Die „Leib und Magentheme­n“

Scheder weist diese Auffassung zurück. „Es geht nicht nur um nebensächl­iche Themen, in diesem Gremium geht es um die Leib- und Magentheme­n jedes Betriebsra­ts“, sagt der CGM-Funktionär. Im Tarifvertr­ag, der der „Schwäbisch­en Zeitung“vorliegt, heißt es zu den Aufgaben des Obergremiu­ms unter anderem, dass das Gremium die „Entgeltgru­ndsätze Tarif am Standort“, die „Entgeltstr­ukturen nicht leitender Führungskr­äfte am Standort“und die „Standortsi­cherungsth­emen“regeln wird.

Dass ZF und die IG Metall die Betriebsra­tsgremien in einem neuen Tarifvertr­ag überhaupt geändert haben, liegt nach Unternehme­nsangaben in der Tatsache begründet, dass das Gesetz für einen Betrieb einen Betriebsra­t vorsehe. Wenn man sich aber genau anschaue, wie ZF in Friedrichs­hafen aufgestell­t ist, müsse man von bis zu sechs Betrieben sprechen: die Zentrale, die Gastronomi­e, die Pkw-Division, die Lkw-Division, der Kundendien­st und die Industriet­echnik. „Mit zwei Betriebsra­tsgremien bewegen wir uns nun auf das Gesetz zu“, sagte Gagg. Vor allem aber verwies der ZF-Arbeitsrec­htler auf die aus seiner Sicht schwierige­n Alternativ­en. Wo solle man denn den Standort betreffend­e Dinge sonst regeln? Im Gesamtbetr­iebsrat?, fragte Gagg.

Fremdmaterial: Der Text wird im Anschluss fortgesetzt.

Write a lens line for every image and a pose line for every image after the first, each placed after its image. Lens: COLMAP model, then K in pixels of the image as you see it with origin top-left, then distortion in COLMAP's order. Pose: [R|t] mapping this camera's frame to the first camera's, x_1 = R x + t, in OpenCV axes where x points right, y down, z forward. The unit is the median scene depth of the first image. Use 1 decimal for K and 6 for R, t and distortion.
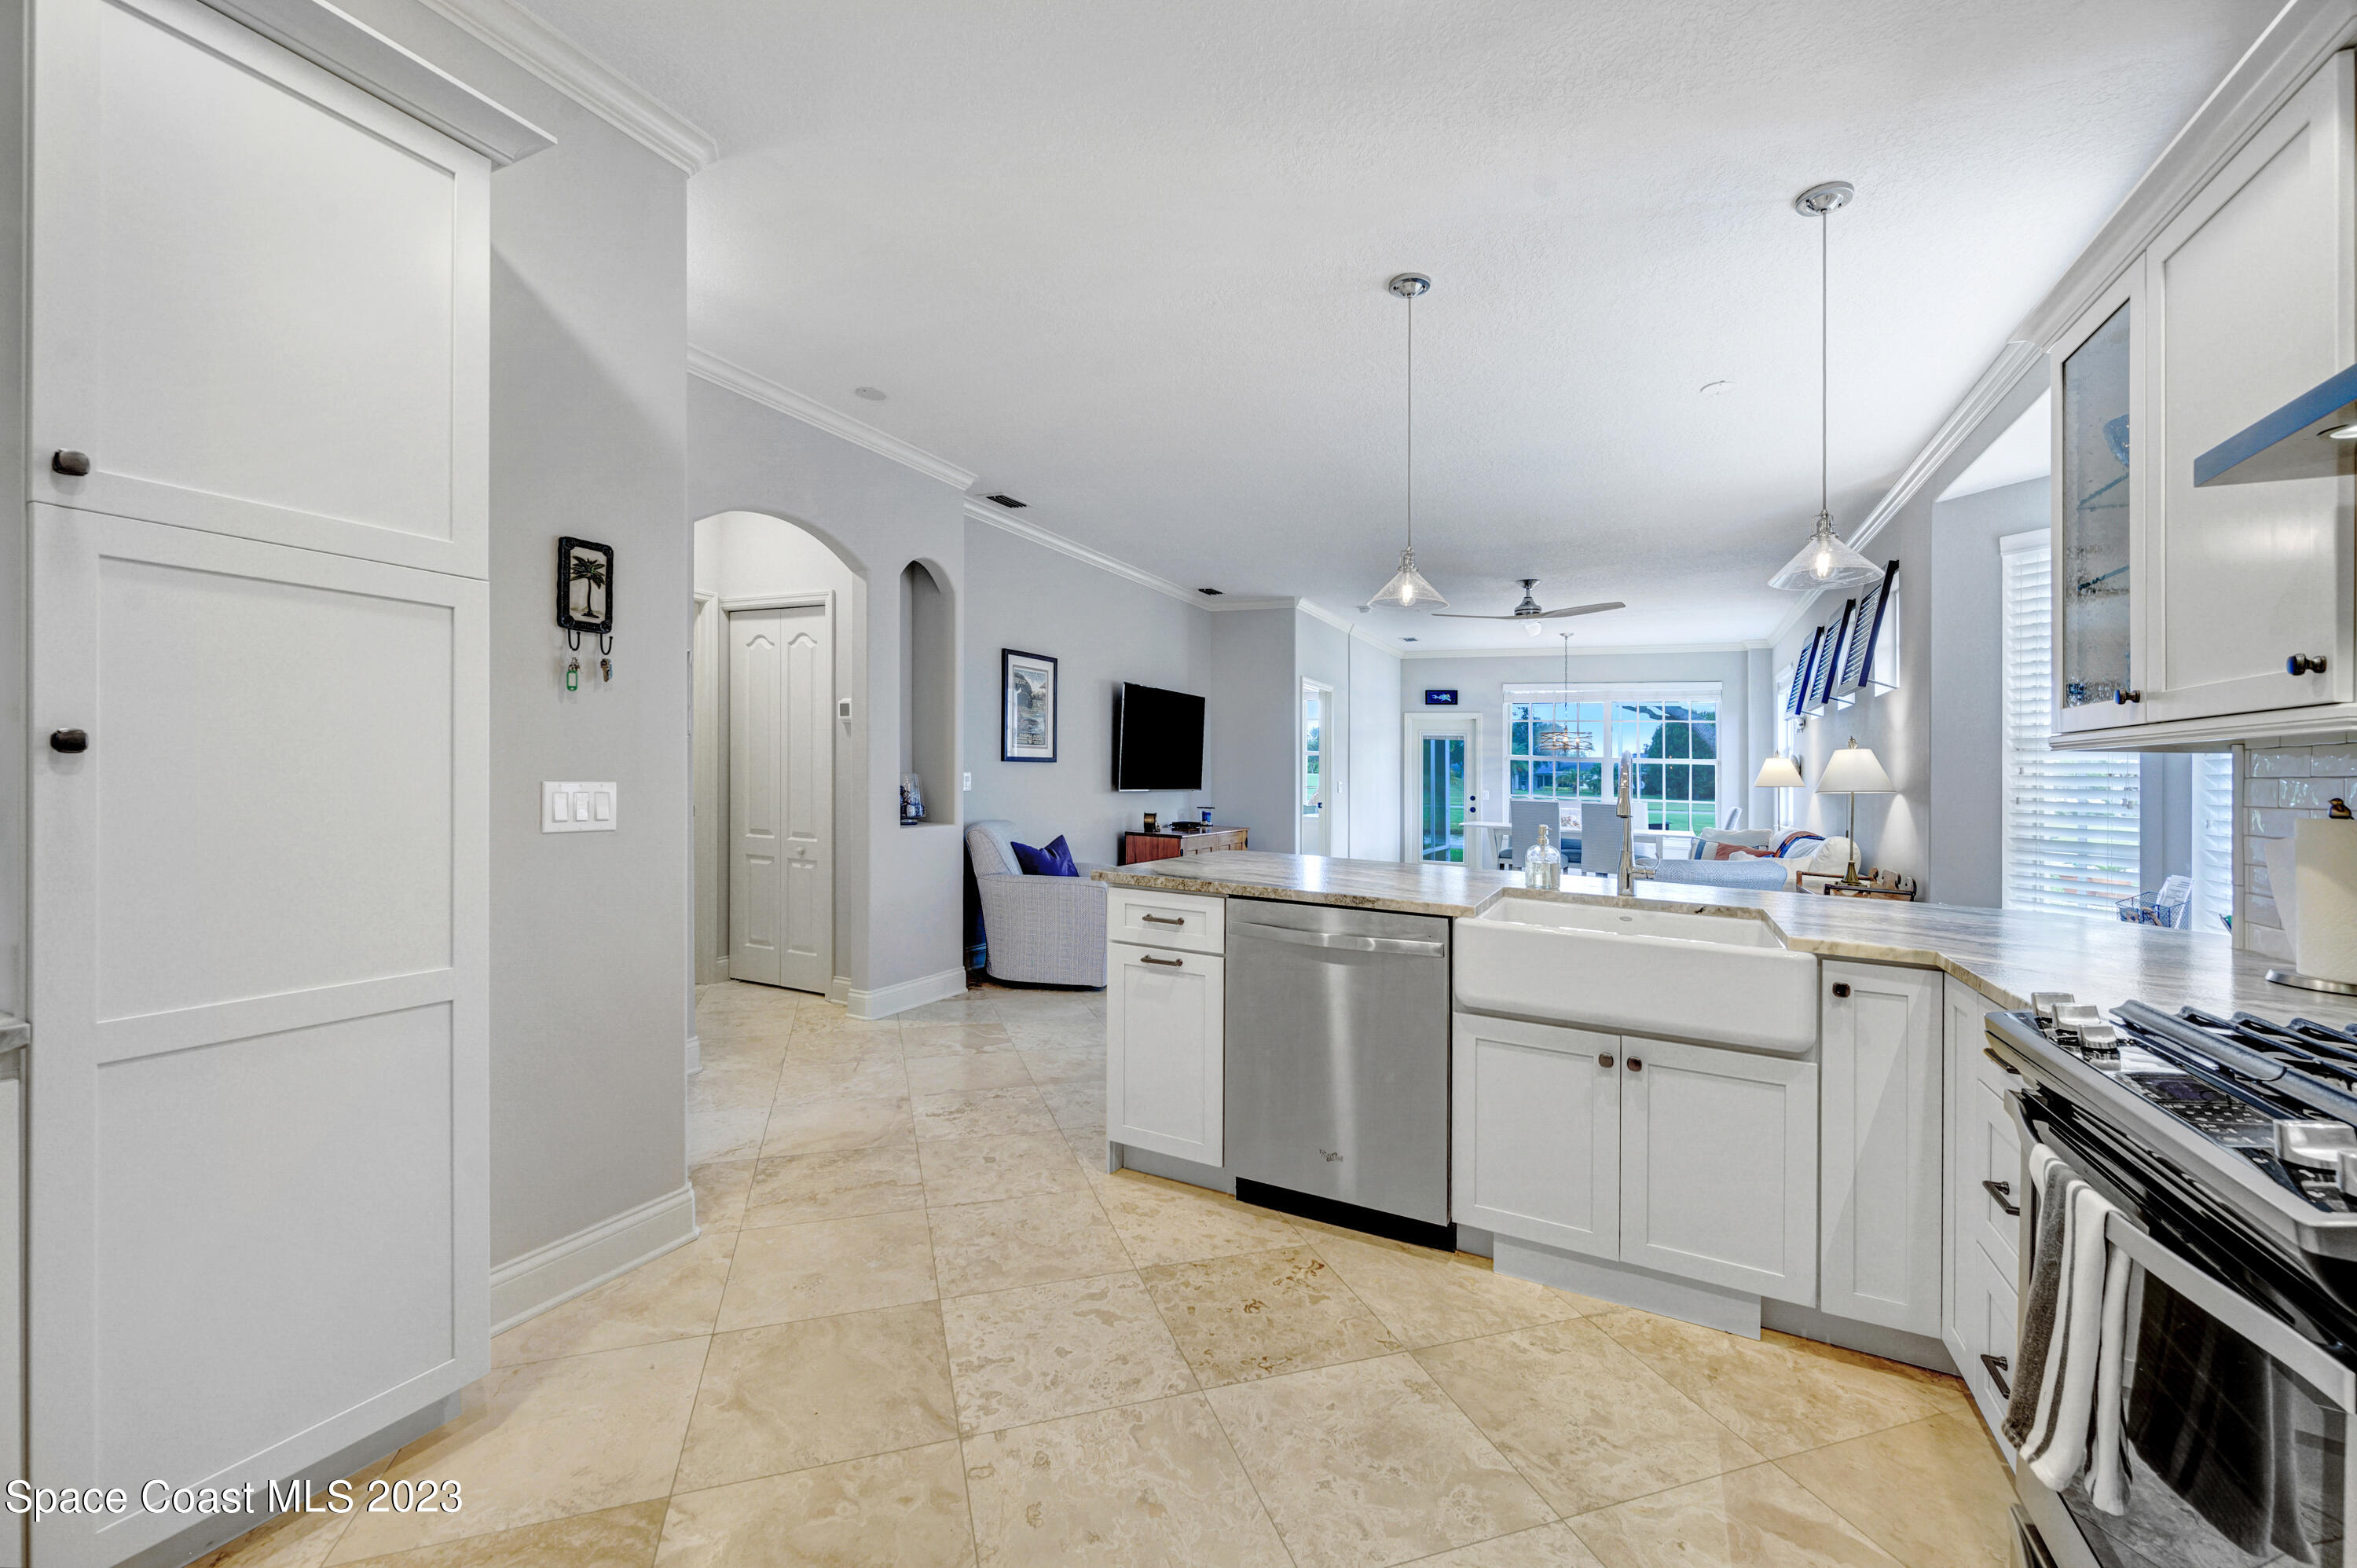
lens RADIAL K [[930.6, 0, 1156.9], [0, 930.6, 781.8], [0, 0, 1]] dist [-0.002189, -0.000777]
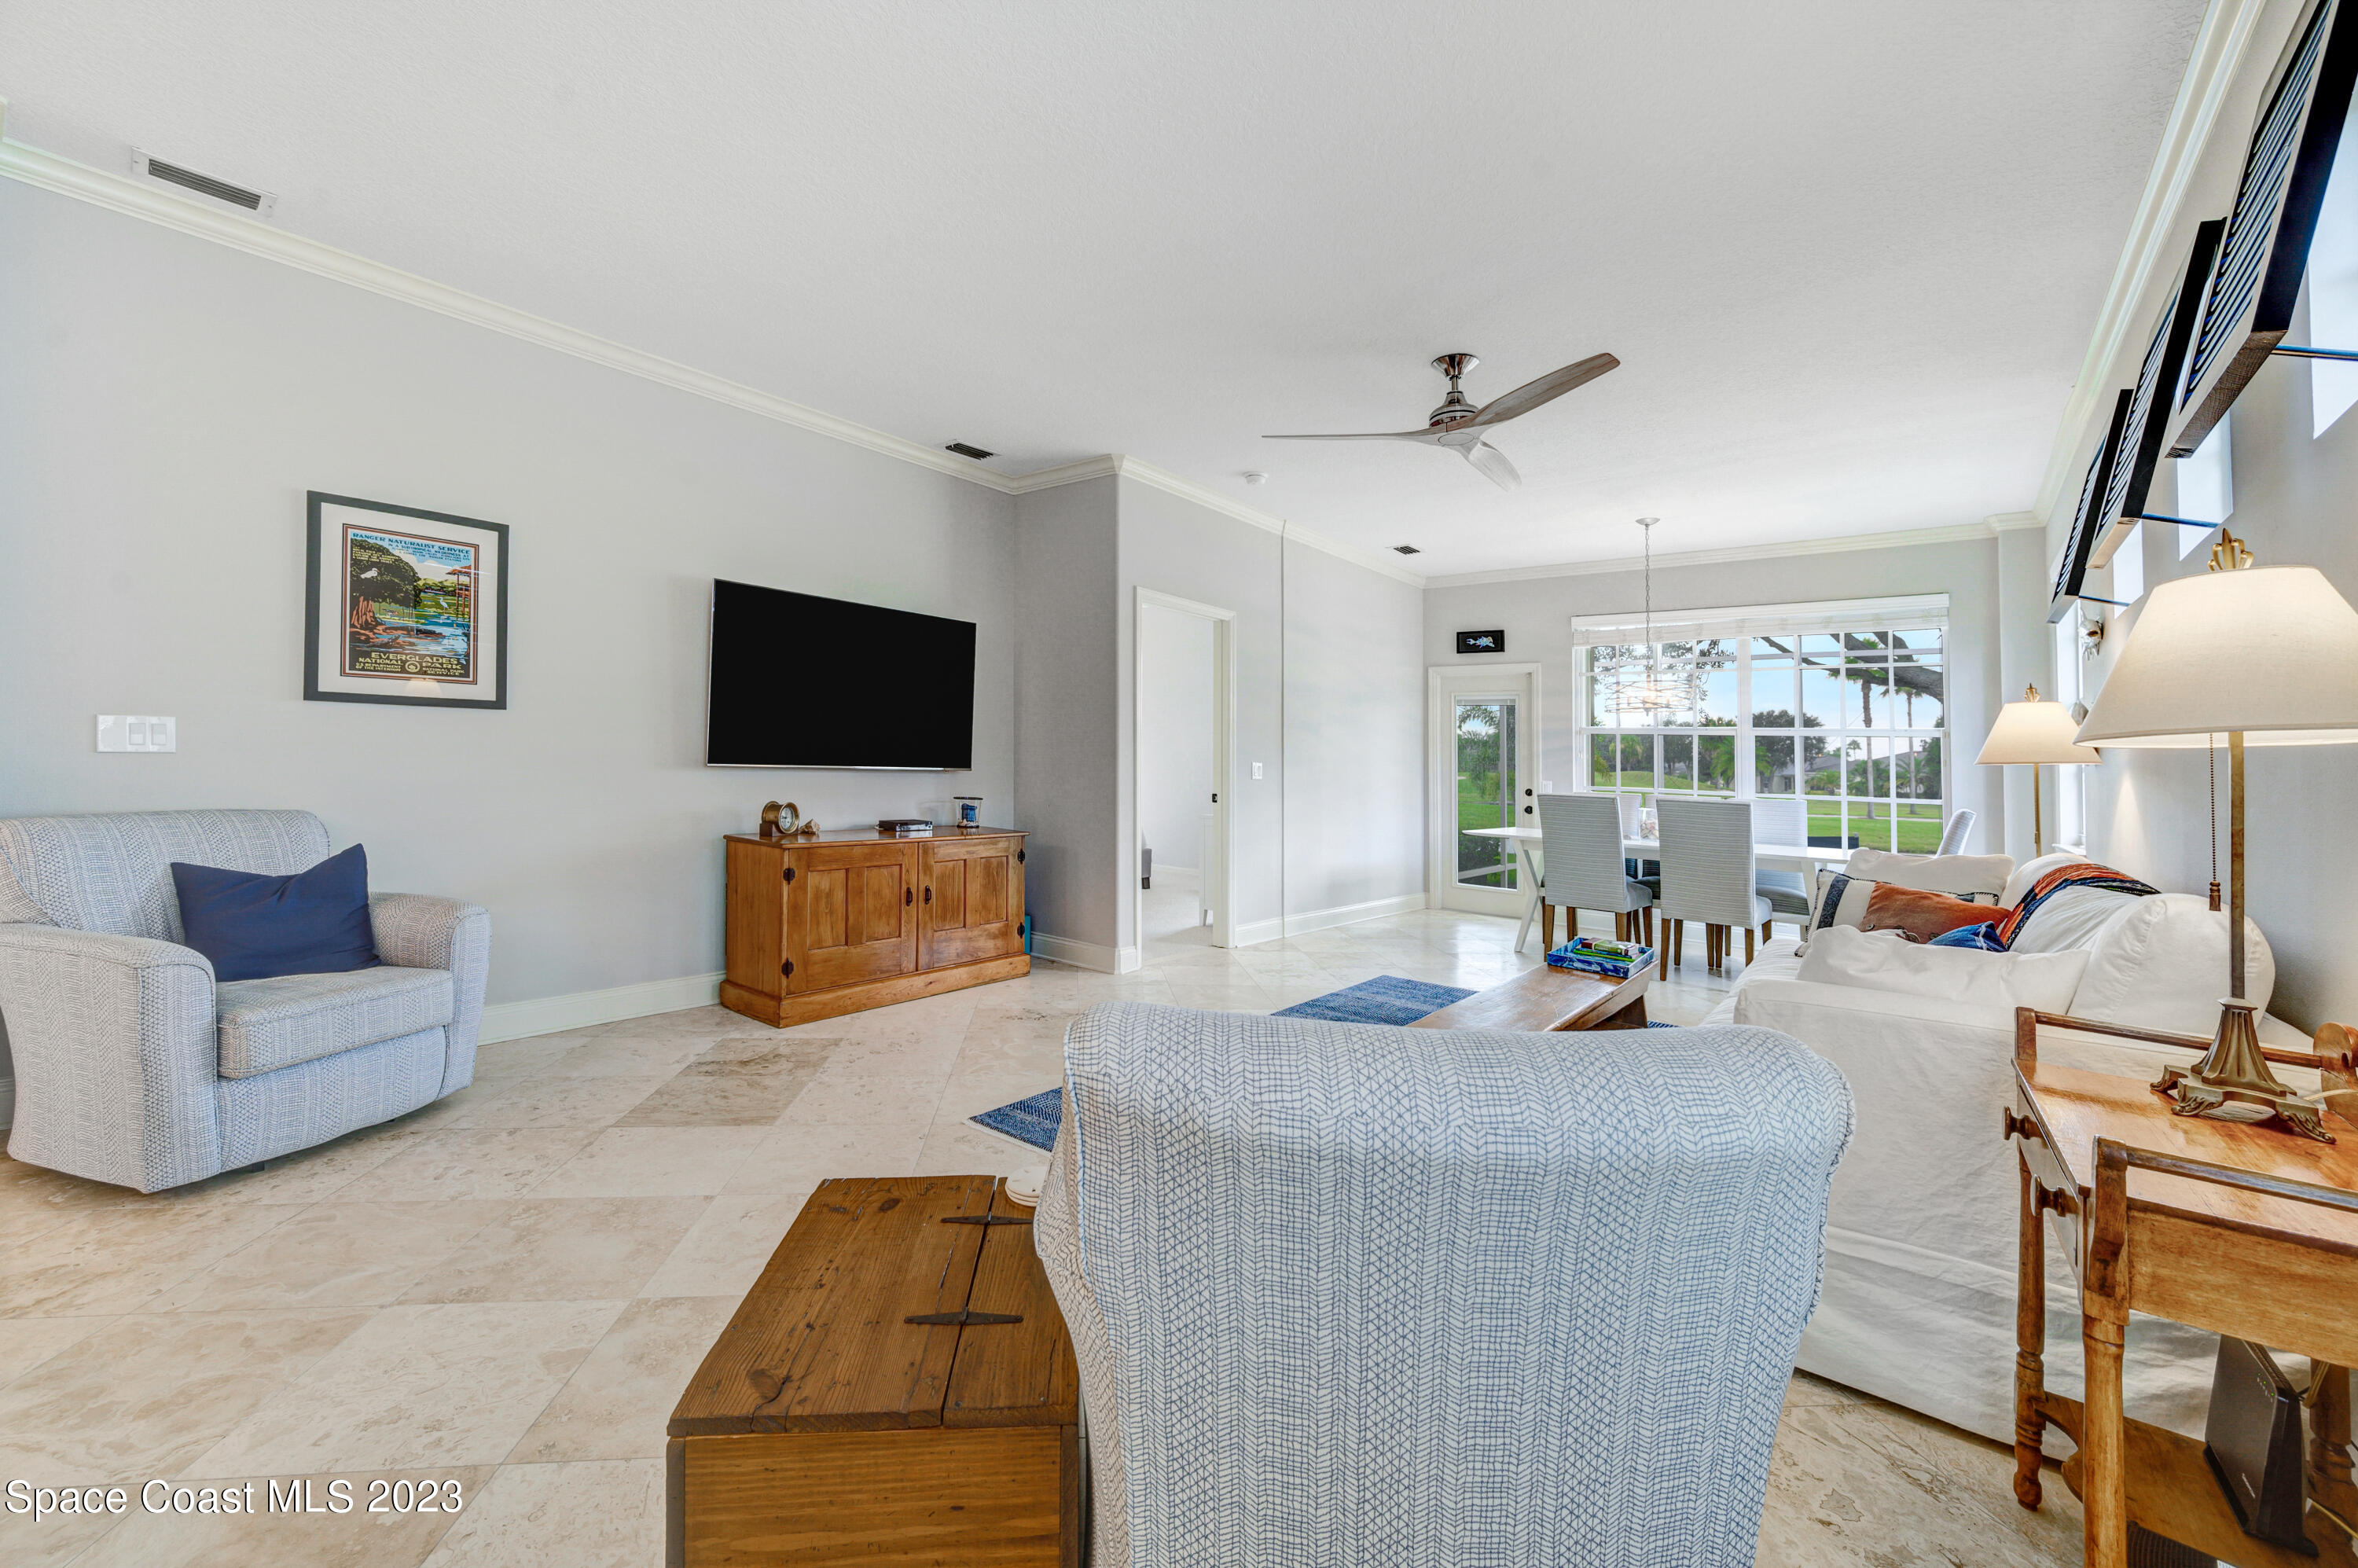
lens RADIAL K [[931.0, 0, 1163.3], [0, 931.0, 766.0], [0, 0, 1]] dist [-0.002189, -0.000777]
pose [[0.979193, 0.003410, -0.202901, 0.385464], [-0.006493, 0.999873, -0.014530, 0.017843], [0.202826, 0.015545, 0.979091, 0.522983]]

Auf die Frage, ob das Obergremiu­m für die tägliche Arbeit einen praktische­n Nutzen habe, ließ sich Richter Matthias Lohrmann nicht ein. „Die Frage ist vielmehr, ob es rechtmäßig ist, ein vom Betriebsve­rfassungsg­esetz nicht vorgesehen­es Gremium dazwischen­zuschalten“, erklärte Lohrmann. „Wenn es nicht rechtmäßig ist, stellen sich für mich zwei weitere Fragen: Ist nur der Teil des Tarifvertr­ages mit dem Obergremiu­m nichtig – oder ist der Tarifvertr­ag insgesamt nichtig.“

Geklärt wird das frühestens im Sommer: Der nächste Verhandlun­gstermin ist für den 5. Juli angesetzt. Dann wird Richter Lohrmann auch die IG Metall als weitere Beteiligte zu der Verhandlun­g bitten. Eine Folge war den Anwesenden aber schon am Donnerstag bewusst: Über der kommenden Betriebsra­twahl wird die Frage schweben, ob die zu besetzende­n Gremien möglicherw­eise unrechtmäß­ig sind.